TASK STATEMENT:
Below are entries. Copy exactly the lines running from the line that holds "right wrist: (633, 569)" to the line that holds "left knee: (670, 476)", with both ends included.

Items from a data source:
* * *
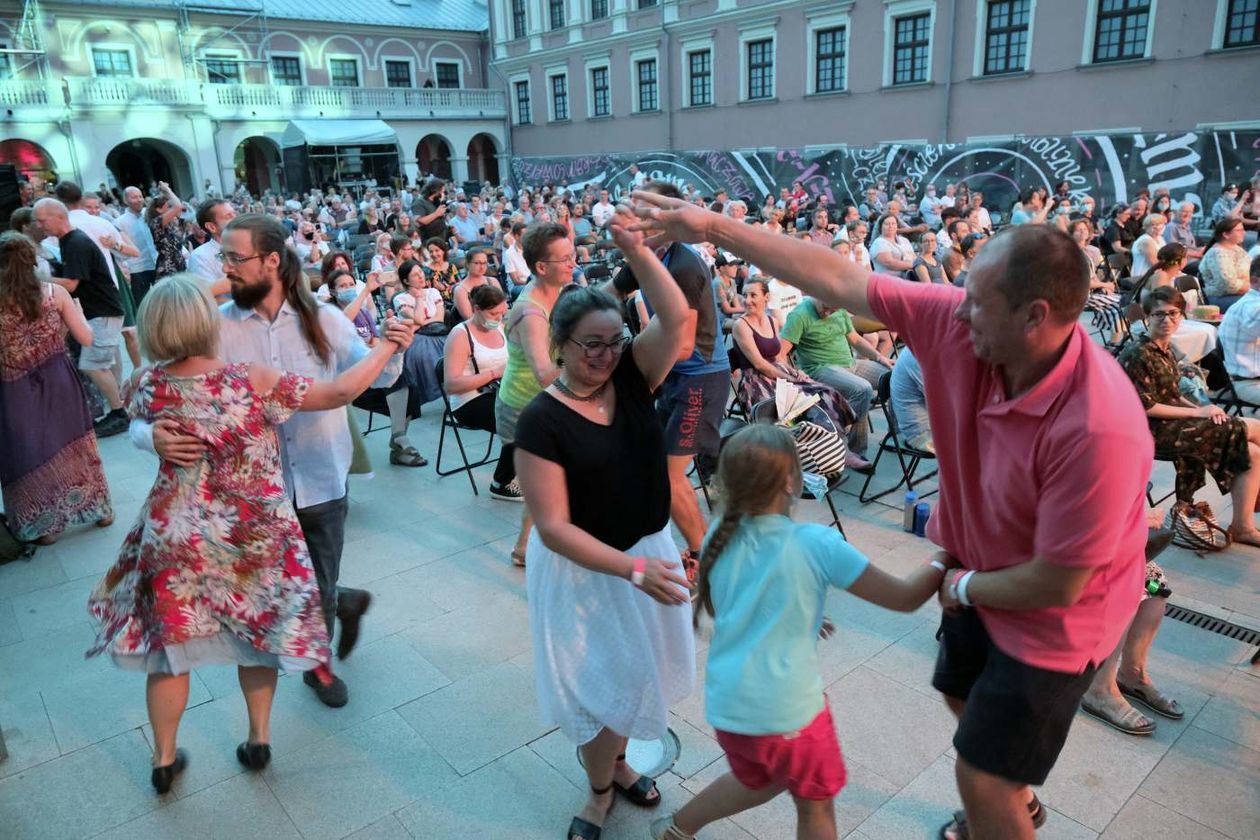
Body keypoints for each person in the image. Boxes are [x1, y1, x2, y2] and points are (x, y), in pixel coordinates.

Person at [631, 193, 1153, 840]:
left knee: (980, 775)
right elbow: (839, 277)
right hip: (976, 570)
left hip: (1059, 615)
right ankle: (1012, 795)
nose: (958, 308)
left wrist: (958, 584)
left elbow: (1060, 581)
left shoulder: (1102, 425)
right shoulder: (961, 326)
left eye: (978, 301)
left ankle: (1001, 798)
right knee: (960, 692)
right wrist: (712, 227)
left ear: (1035, 317)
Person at [88, 275, 405, 794]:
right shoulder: (250, 379)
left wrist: (150, 437)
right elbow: (342, 391)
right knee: (259, 641)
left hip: (177, 532)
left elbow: (134, 424)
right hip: (256, 531)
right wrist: (389, 343)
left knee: (172, 651)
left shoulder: (146, 382)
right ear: (203, 321)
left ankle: (164, 760)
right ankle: (258, 741)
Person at [131, 215, 414, 708]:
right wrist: (148, 436)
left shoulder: (324, 319)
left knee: (316, 581)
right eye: (224, 257)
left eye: (235, 258)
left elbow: (370, 377)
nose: (226, 268)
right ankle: (341, 601)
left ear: (272, 261)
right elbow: (155, 394)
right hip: (246, 497)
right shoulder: (213, 327)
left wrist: (391, 346)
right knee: (274, 585)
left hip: (320, 477)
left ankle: (319, 664)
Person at [650, 424, 955, 840]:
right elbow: (904, 598)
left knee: (759, 778)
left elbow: (738, 603)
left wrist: (801, 612)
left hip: (730, 708)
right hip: (787, 713)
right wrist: (943, 558)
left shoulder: (718, 538)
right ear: (792, 480)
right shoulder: (816, 543)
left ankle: (678, 828)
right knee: (816, 806)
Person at [514, 211, 694, 840]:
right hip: (589, 571)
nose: (605, 355)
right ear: (561, 343)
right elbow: (555, 527)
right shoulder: (542, 420)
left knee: (636, 675)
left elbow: (678, 320)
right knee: (599, 690)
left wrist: (639, 252)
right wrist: (633, 569)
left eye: (616, 340)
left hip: (646, 554)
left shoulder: (633, 376)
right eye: (592, 344)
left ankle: (617, 766)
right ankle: (598, 791)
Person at [625, 181, 732, 593]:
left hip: (700, 378)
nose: (633, 219)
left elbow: (683, 344)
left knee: (670, 476)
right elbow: (610, 294)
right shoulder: (644, 254)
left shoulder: (684, 265)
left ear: (666, 217)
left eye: (644, 212)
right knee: (654, 464)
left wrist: (630, 360)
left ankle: (705, 557)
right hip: (674, 377)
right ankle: (691, 546)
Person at [1119, 286, 1260, 546]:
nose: (1167, 320)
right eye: (1159, 315)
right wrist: (1197, 411)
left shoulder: (1165, 348)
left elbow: (1171, 393)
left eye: (1173, 313)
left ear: (1182, 316)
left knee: (1252, 452)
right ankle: (1248, 514)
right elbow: (1146, 407)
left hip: (1169, 421)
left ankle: (1242, 526)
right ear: (1147, 317)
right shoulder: (1138, 353)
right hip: (1147, 430)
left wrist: (1208, 409)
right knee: (1252, 428)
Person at [0, 231, 113, 544]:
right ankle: (99, 509)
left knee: (28, 450)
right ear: (32, 260)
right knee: (76, 443)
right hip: (58, 375)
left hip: (13, 385)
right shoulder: (54, 293)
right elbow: (87, 338)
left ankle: (43, 525)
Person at [496, 222, 568, 564]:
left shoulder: (557, 294)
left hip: (546, 401)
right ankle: (527, 545)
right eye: (565, 259)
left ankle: (526, 546)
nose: (574, 263)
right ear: (541, 267)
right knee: (550, 479)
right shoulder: (530, 312)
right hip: (525, 406)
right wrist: (588, 359)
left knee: (552, 478)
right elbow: (543, 373)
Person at [33, 198, 131, 437]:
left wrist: (34, 280)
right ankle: (118, 408)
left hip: (103, 311)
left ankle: (119, 413)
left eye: (42, 220)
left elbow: (71, 284)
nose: (39, 225)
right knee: (99, 363)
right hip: (100, 311)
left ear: (58, 216)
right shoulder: (69, 242)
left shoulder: (75, 242)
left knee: (93, 365)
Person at [730, 281, 858, 459]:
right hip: (756, 381)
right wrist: (788, 377)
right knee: (789, 409)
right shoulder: (740, 325)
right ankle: (801, 457)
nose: (747, 300)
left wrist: (795, 371)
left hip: (778, 373)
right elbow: (759, 364)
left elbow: (776, 357)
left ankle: (838, 448)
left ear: (766, 298)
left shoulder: (772, 321)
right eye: (745, 295)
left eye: (753, 295)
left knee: (826, 393)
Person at [779, 295, 891, 464]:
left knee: (893, 376)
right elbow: (780, 354)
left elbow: (855, 339)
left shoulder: (839, 309)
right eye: (826, 307)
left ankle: (896, 435)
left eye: (834, 309)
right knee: (862, 389)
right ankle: (847, 448)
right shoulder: (800, 315)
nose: (829, 312)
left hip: (851, 363)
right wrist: (795, 373)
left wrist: (879, 357)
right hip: (821, 368)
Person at [442, 284, 521, 500]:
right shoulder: (460, 335)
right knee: (521, 420)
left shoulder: (501, 328)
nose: (499, 318)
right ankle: (501, 482)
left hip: (500, 392)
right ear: (476, 309)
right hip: (469, 400)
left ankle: (530, 468)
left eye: (502, 313)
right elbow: (451, 385)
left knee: (543, 407)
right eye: (493, 313)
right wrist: (495, 373)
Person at [1200, 217, 1251, 310]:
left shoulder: (1237, 249)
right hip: (1221, 298)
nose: (1244, 233)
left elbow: (1252, 271)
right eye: (1239, 230)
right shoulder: (1217, 253)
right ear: (1226, 234)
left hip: (1241, 294)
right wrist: (1252, 286)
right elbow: (1228, 284)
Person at [146, 183, 187, 279]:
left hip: (179, 264)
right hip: (168, 267)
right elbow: (178, 206)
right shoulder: (156, 223)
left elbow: (178, 206)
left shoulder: (172, 223)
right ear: (159, 210)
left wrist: (167, 193)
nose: (171, 209)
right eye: (168, 207)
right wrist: (168, 189)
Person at [452, 246, 498, 320]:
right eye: (477, 263)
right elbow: (469, 317)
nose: (482, 267)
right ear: (467, 264)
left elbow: (503, 307)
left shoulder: (493, 281)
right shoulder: (461, 290)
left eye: (484, 263)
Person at [1130, 213, 1168, 279]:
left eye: (1161, 224)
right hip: (1144, 277)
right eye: (1153, 225)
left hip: (1159, 273)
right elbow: (1156, 264)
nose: (1158, 227)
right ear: (1146, 227)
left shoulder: (1160, 238)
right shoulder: (1145, 241)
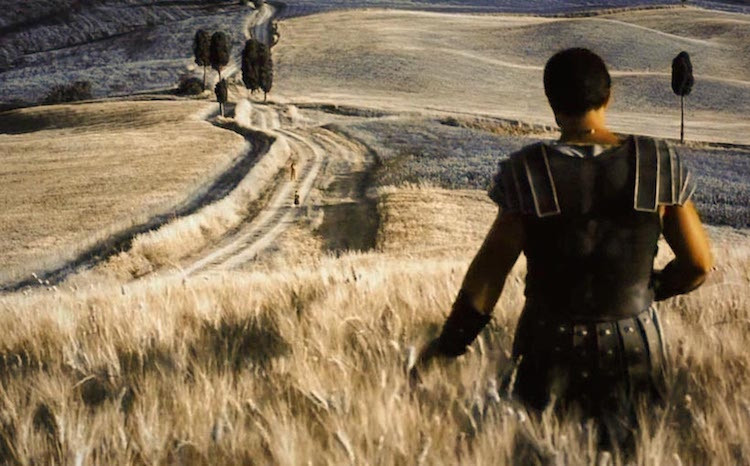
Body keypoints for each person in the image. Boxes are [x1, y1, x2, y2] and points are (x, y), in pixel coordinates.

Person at [413, 48, 713, 452]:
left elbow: (489, 276)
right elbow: (698, 265)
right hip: (634, 348)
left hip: (546, 346)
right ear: (609, 97)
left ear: (553, 105)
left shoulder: (527, 172)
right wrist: (648, 289)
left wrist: (448, 346)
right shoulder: (656, 162)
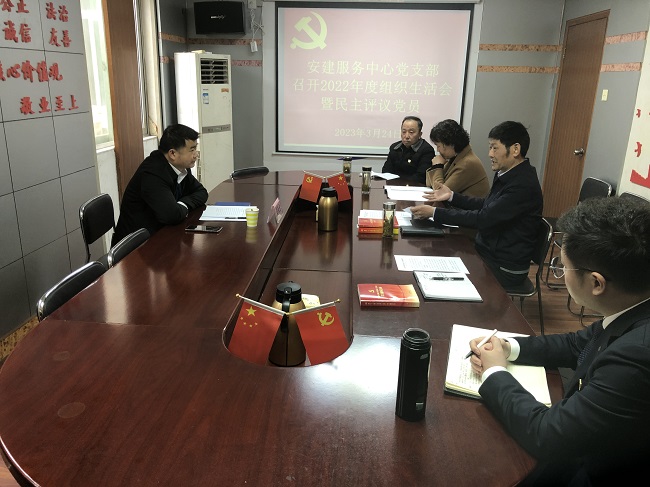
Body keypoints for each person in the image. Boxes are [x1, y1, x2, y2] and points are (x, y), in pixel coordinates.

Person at [469, 197, 650, 485]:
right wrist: (509, 347)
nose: (560, 273)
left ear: (596, 283)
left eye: (562, 267)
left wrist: (494, 372)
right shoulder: (632, 305)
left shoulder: (636, 356)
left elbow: (547, 434)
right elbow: (578, 344)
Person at [410, 121, 543, 289]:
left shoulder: (522, 185)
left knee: (437, 268)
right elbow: (487, 204)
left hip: (504, 266)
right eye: (490, 147)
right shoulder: (509, 174)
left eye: (495, 148)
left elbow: (484, 218)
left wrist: (435, 213)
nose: (490, 154)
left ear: (515, 149)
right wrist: (452, 197)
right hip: (488, 252)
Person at [112, 124, 208, 245]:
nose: (196, 155)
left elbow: (202, 192)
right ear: (172, 154)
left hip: (160, 234)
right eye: (192, 150)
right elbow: (171, 215)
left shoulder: (181, 167)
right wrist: (181, 207)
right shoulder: (152, 174)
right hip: (135, 247)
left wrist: (182, 204)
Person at [425, 119, 489, 196]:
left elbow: (441, 193)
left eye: (438, 146)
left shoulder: (467, 163)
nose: (438, 150)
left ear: (451, 144)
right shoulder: (456, 157)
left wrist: (437, 166)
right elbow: (429, 183)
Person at [381, 116, 435, 184]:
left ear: (420, 134)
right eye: (404, 132)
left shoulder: (427, 150)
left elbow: (421, 177)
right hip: (393, 186)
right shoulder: (395, 147)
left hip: (415, 187)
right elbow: (386, 171)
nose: (406, 136)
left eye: (411, 132)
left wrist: (399, 183)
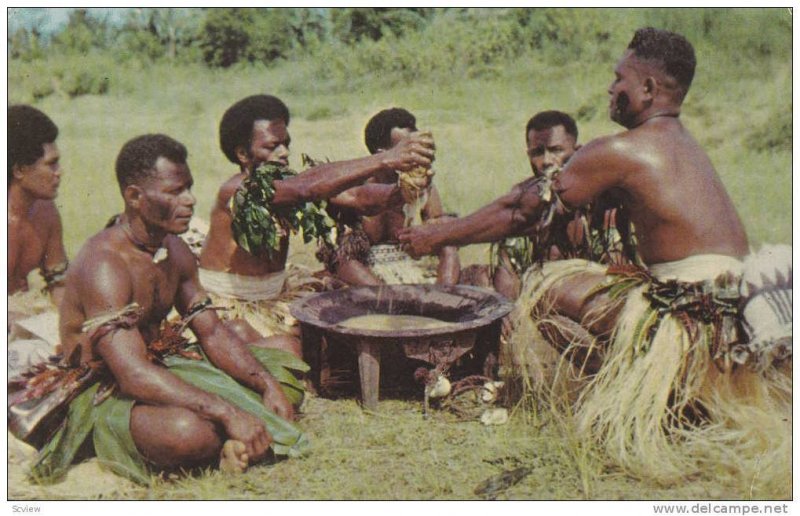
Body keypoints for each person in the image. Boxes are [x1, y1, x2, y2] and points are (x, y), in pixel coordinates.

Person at [399, 28, 790, 481]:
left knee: (548, 282)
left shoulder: (624, 149)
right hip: (726, 313)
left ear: (647, 89)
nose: (610, 88)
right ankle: (664, 393)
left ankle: (647, 395)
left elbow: (520, 210)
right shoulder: (683, 143)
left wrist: (440, 235)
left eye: (619, 78)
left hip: (692, 320)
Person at [13, 134, 308, 485]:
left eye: (189, 188)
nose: (190, 201)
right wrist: (227, 410)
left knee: (284, 366)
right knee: (188, 433)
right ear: (135, 197)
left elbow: (211, 331)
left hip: (160, 365)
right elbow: (132, 374)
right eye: (174, 192)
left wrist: (267, 385)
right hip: (103, 389)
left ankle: (231, 439)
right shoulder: (104, 266)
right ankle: (218, 441)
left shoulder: (175, 249)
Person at [198, 95, 435, 337]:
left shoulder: (289, 183)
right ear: (243, 154)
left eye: (286, 143)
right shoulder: (239, 189)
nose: (284, 152)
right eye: (272, 146)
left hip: (274, 293)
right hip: (232, 304)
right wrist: (384, 159)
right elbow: (306, 188)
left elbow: (357, 198)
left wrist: (403, 190)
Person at [317, 107, 460, 286]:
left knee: (447, 233)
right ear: (382, 155)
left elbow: (444, 243)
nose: (416, 157)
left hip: (415, 268)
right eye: (408, 150)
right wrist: (383, 295)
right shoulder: (357, 190)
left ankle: (444, 298)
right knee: (339, 253)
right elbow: (343, 258)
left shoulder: (424, 188)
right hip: (369, 278)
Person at [8, 105, 69, 376]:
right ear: (19, 170)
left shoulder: (46, 213)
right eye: (51, 163)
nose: (60, 172)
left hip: (24, 326)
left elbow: (58, 282)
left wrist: (73, 326)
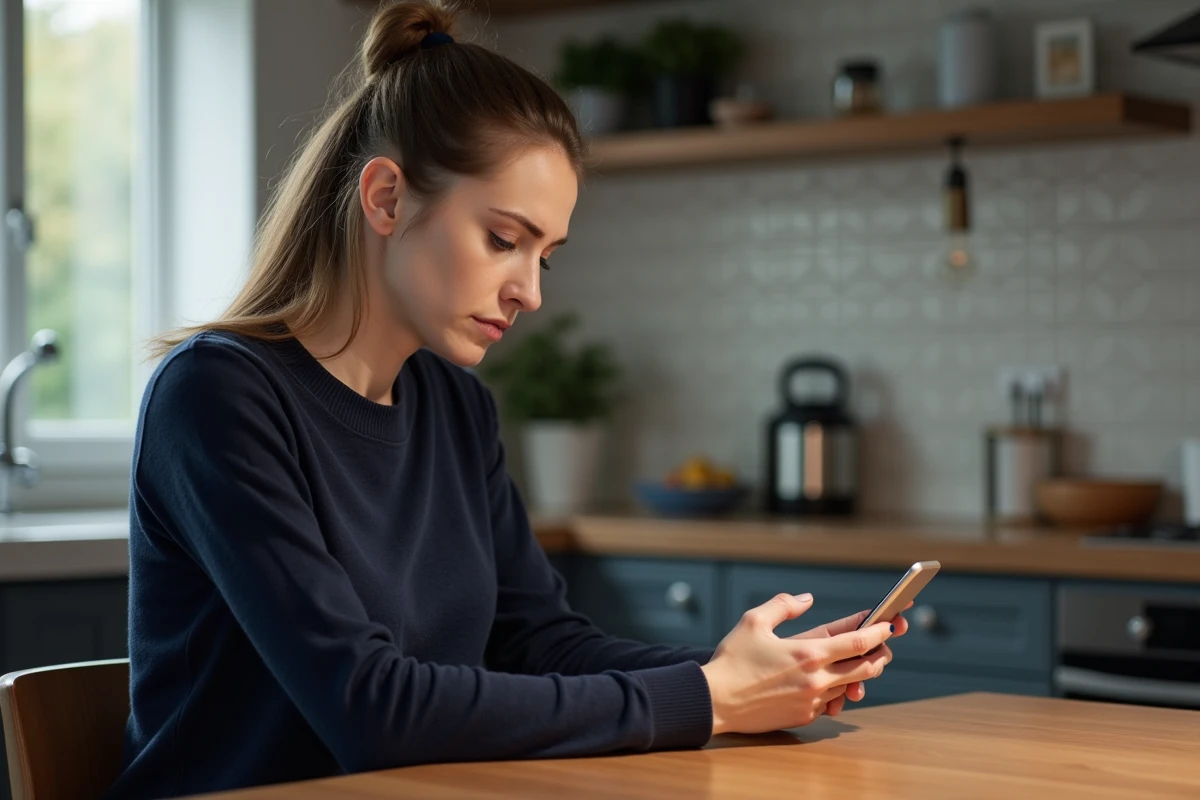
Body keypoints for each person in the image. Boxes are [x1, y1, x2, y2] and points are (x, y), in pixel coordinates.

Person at [102, 2, 906, 797]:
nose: (530, 292)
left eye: (545, 257)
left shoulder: (457, 407)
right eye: (502, 239)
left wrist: (752, 675)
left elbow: (536, 641)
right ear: (386, 199)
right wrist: (706, 700)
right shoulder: (217, 397)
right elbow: (369, 709)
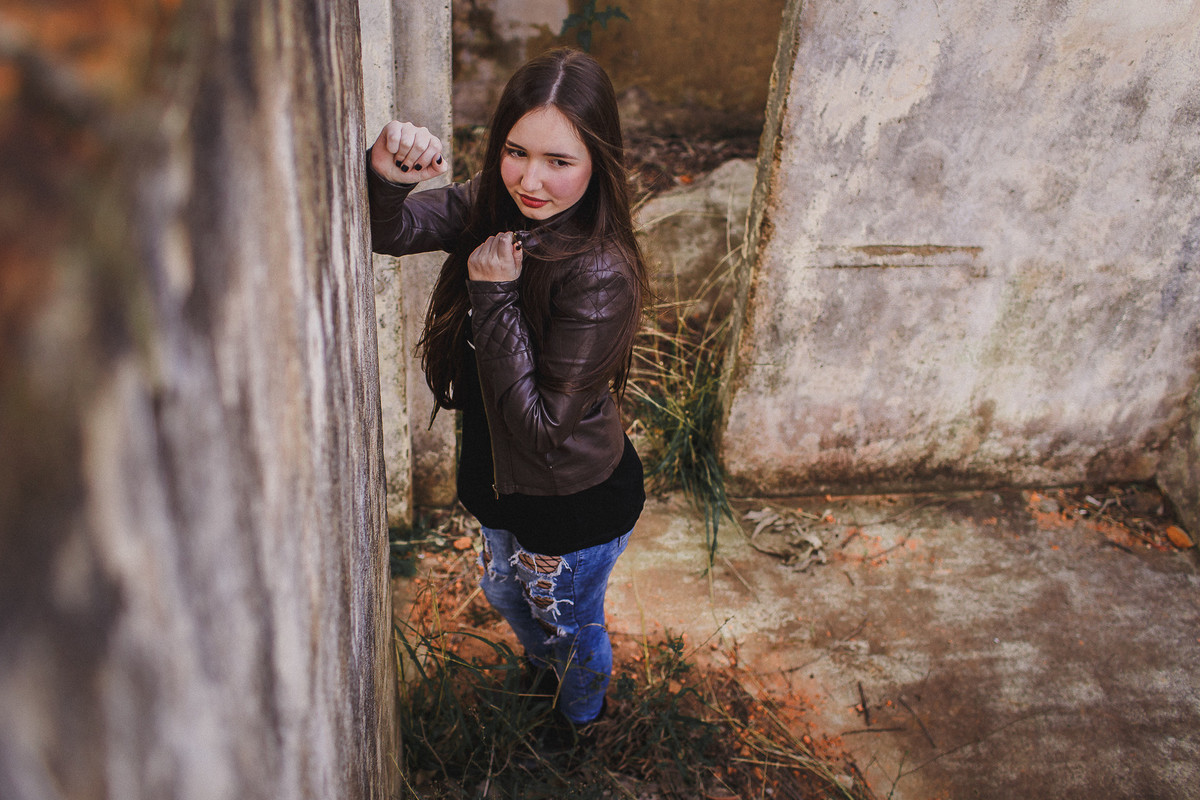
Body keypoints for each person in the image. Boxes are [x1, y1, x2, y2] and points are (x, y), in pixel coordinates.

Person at [366, 48, 648, 737]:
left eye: (559, 161)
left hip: (572, 506)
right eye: (516, 152)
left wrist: (493, 294)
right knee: (505, 592)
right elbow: (389, 231)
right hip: (501, 486)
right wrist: (388, 174)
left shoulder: (601, 272)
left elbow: (543, 428)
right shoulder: (492, 205)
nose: (530, 180)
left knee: (571, 627)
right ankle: (543, 671)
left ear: (598, 162)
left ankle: (580, 726)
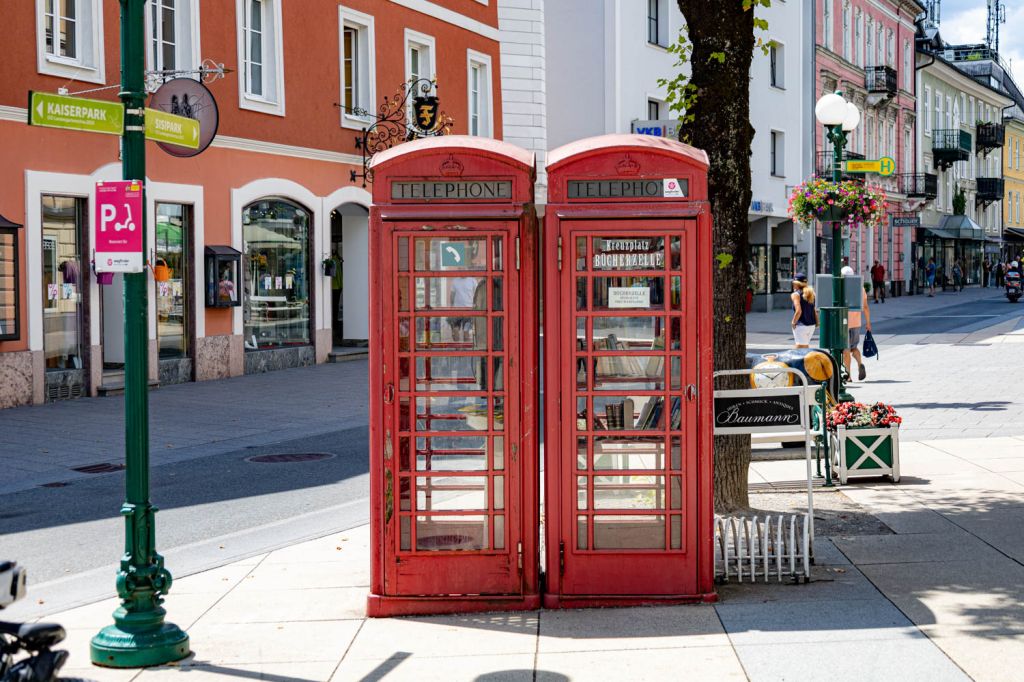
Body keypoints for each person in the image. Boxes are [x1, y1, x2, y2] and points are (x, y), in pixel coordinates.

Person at [842, 265, 871, 382]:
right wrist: (868, 322)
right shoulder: (860, 288)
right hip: (856, 323)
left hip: (844, 323)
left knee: (846, 350)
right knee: (854, 347)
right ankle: (860, 364)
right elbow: (865, 307)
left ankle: (848, 375)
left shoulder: (840, 287)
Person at [790, 273, 818, 348]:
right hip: (811, 325)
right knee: (805, 347)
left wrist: (793, 322)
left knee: (799, 348)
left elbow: (799, 311)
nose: (792, 284)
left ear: (797, 283)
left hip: (801, 325)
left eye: (793, 283)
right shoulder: (811, 293)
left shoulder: (795, 295)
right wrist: (817, 322)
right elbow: (814, 309)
* * *
SOLUTION:
right wrist: (633, 569)
left eye: (616, 340)
left hip: (646, 554)
left shoulder: (633, 376)
right eye: (592, 344)
left ankle: (617, 766)
right ankle: (598, 791)
Person at [625, 181, 732, 593]:
left hip: (700, 378)
nose: (633, 219)
left elbow: (683, 344)
left knee: (670, 476)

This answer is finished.